TEXTE FOURNI:
Elections en Bavière : « Une coalition “noire-verte” serait une révolution en Bavière »

En Allemagne, ce week-end, tous les regards seront braqués sur la Bavière. Dimanche 14 octobre, les Bavarois choisiront un nouveau parlement et un nouveau gouvernement. Ces élections régionales auront probablement un retentissement bien plus vaste : elles vont marquer la fin d’un modèle et le début d’une nouvelle ère pour le système des partis outre-Rhin.

Dans cette région surtout connue pour sa fête de la bière, l’Oktoberfest – où les festivités ont réuni jusqu’au week-end dernier des millions de bavarois et de touristes du monde entier, en Lederhose [culotte de peau courte traditionnelle bavaroise] et en Dirndl [robe traditionnelle bavaroise] –, l’ambiance est à la fête dans la région : le taux de chômage est à 2,8 %, l’économie est dynamique, les salaires élevés et les caisses de l’Etat bavarois excédentaires.

Modèle proportionnel

Le gouvernement n’a, par ailleurs, pas hésité à distribuer ces excédents en guise de cadeaux préélectoraux – subventions supplémentaires pour les familles, pour les personnes malades, ou pour l’accession à la propriété et à la construction. Ses paysages, entre Alpes et lacs, comptent parmi les plus beaux en Allemagne. Le Land jouit d’une très haute qualité de vie.

Mais les classiques images bon enfant de l’Oktoberfest sont trompeuses. Une transformation profonde est en train de se produire en Bavière et devrait se matérialiser ce dimanche. Le résultat régional pourrait même faire imploser le gouvernement fédéral à Berlin. Si ce dernier point est incertain, il y a déjà une certitude : ces élections marquent la fin du modèle qui a vu les grands partis traditionnels (Volksparteien) dominer la scène politique allemande, jusqu’alors capables à eux seuls de former une majorité, ou du moins, d’en prendre le clair leadership.

ÉNONCÉ DU PROBLÈME: Dressez la liste de tous les signes de bonne santé économique de la Bavière que cite l'article sur les élections en Bavière. Le matériel ci-dessous est indépendant de l'article.

DONNÉES FOURNIES:
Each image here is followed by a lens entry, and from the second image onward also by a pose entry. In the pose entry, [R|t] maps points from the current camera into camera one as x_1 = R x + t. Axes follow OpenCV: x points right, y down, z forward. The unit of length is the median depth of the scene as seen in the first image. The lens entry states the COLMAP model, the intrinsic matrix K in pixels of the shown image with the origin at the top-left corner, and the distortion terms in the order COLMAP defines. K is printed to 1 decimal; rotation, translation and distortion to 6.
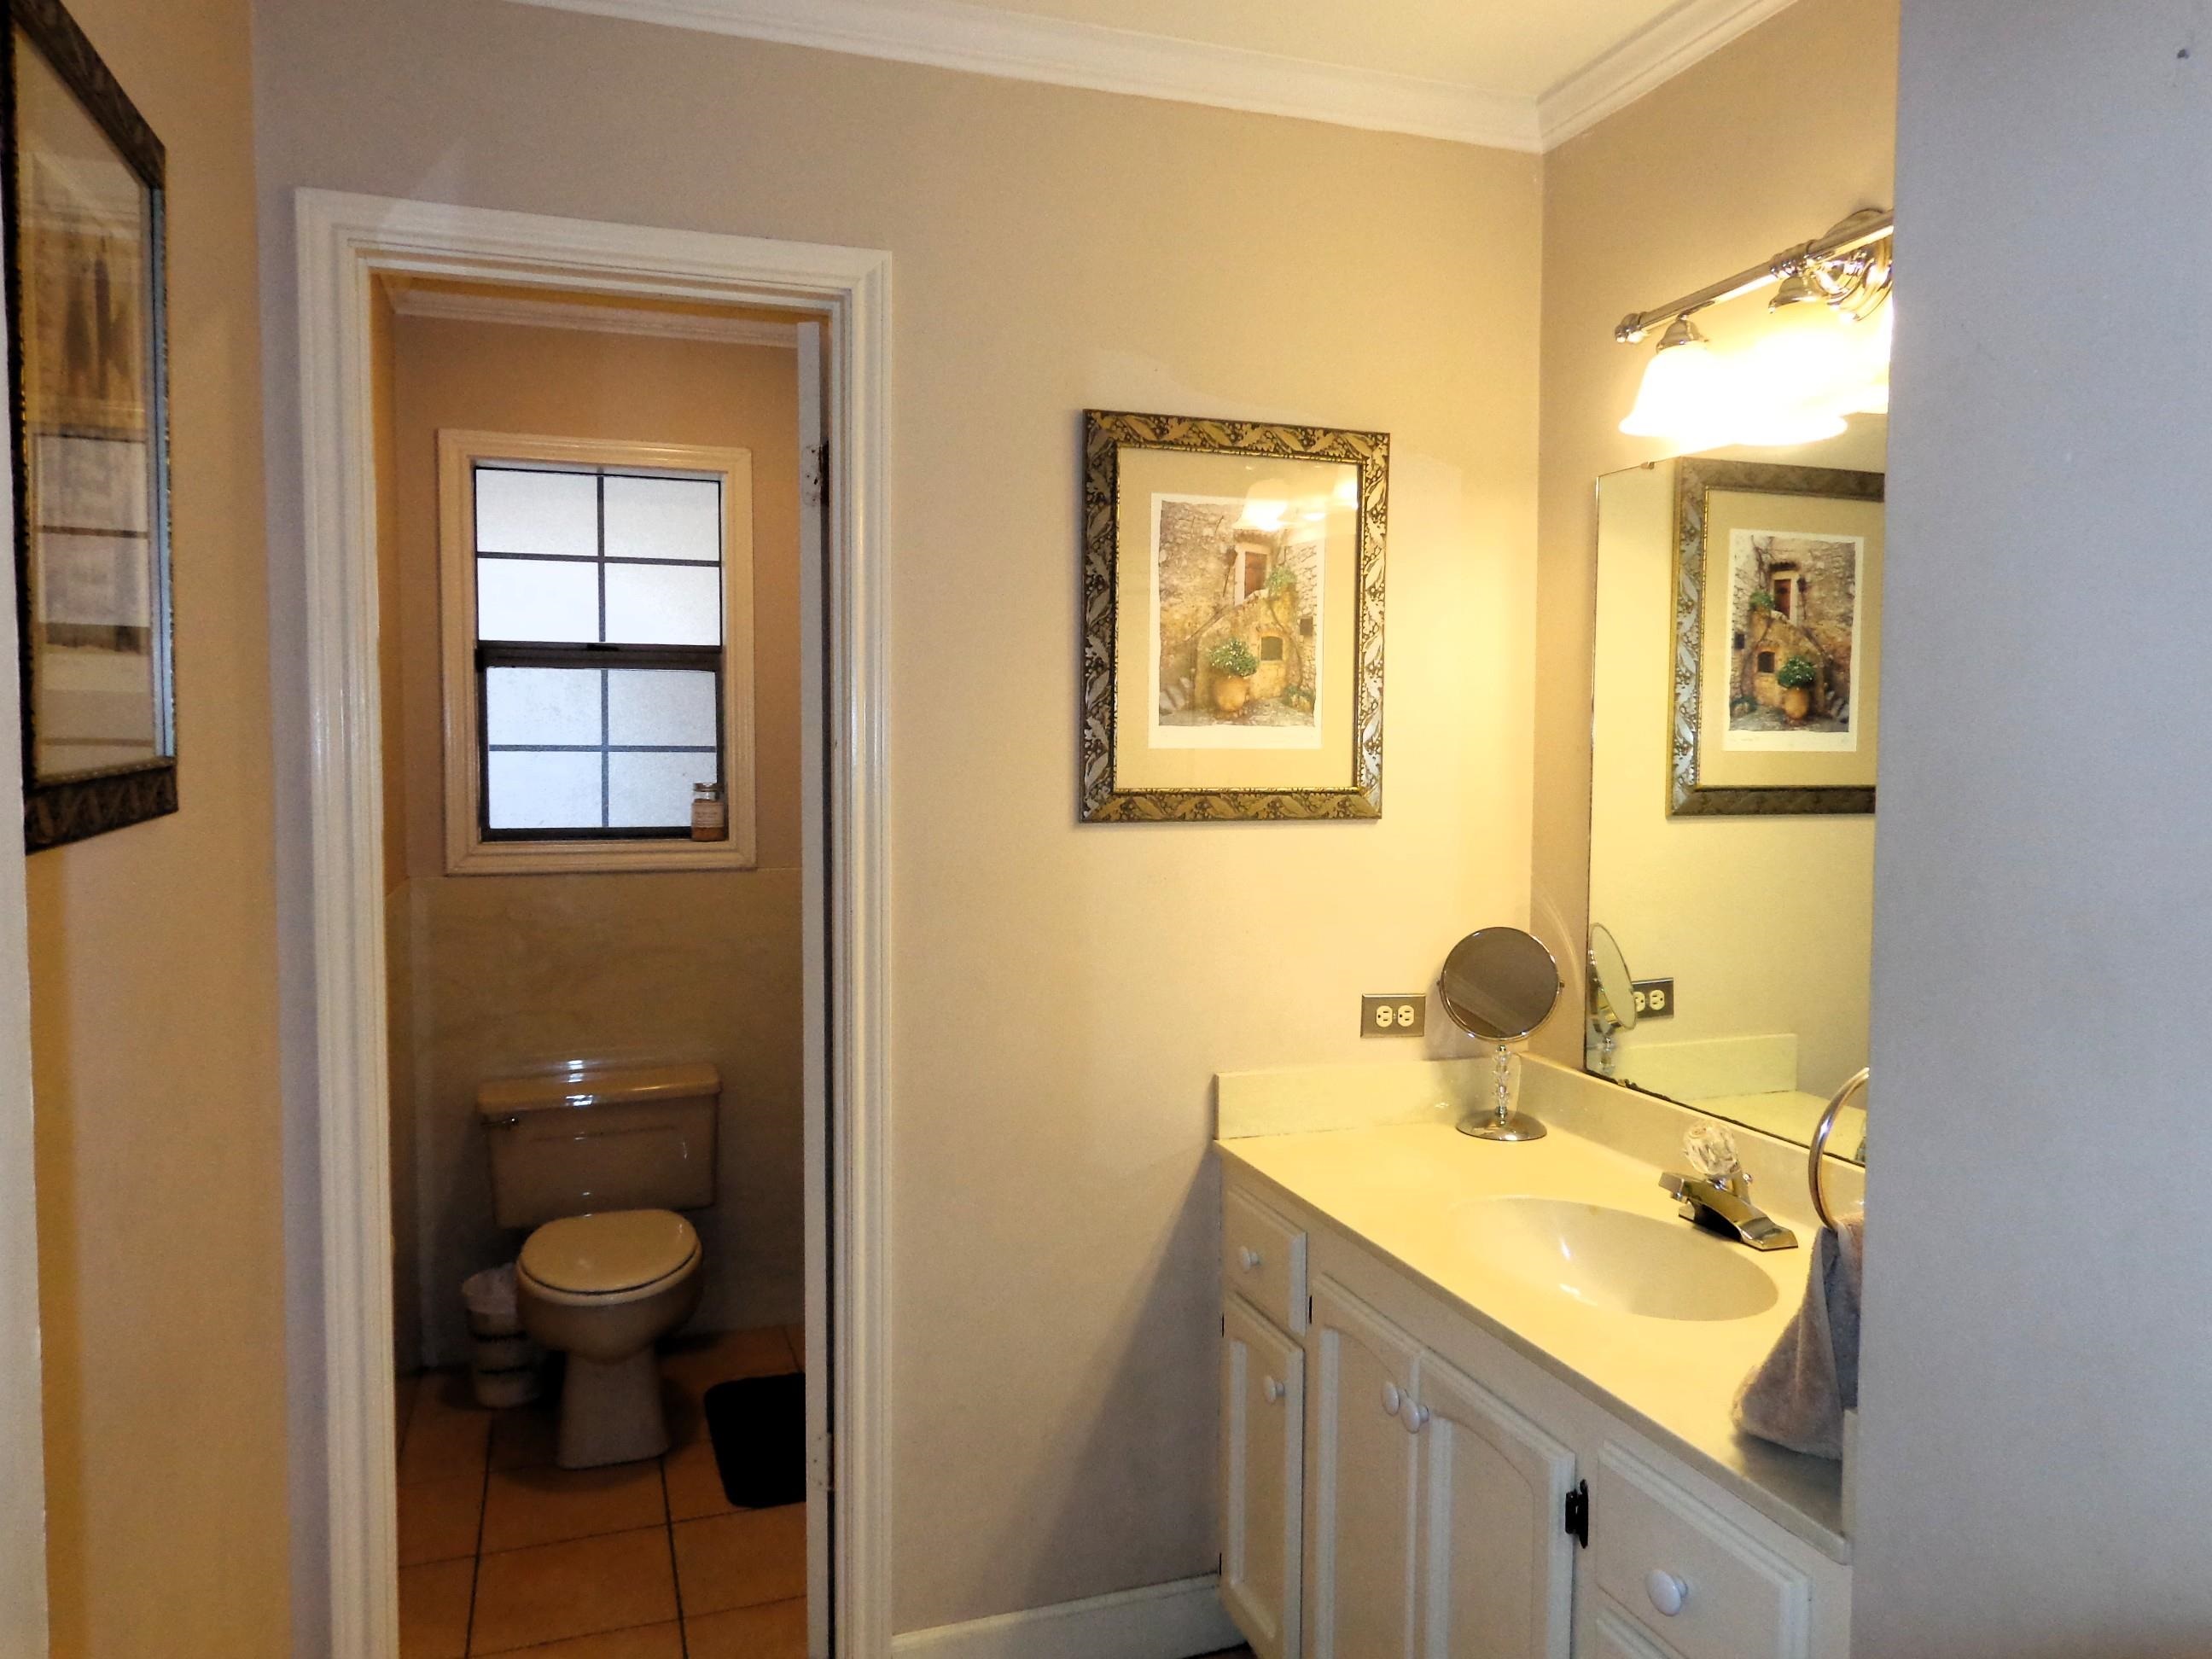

RÉSULTAT DE L'EXERCICE:
- un taux de chômage de 2,8 %
- une économie dynamique
- des salaires élevés
- des caisses de l'État bavarois excédentaires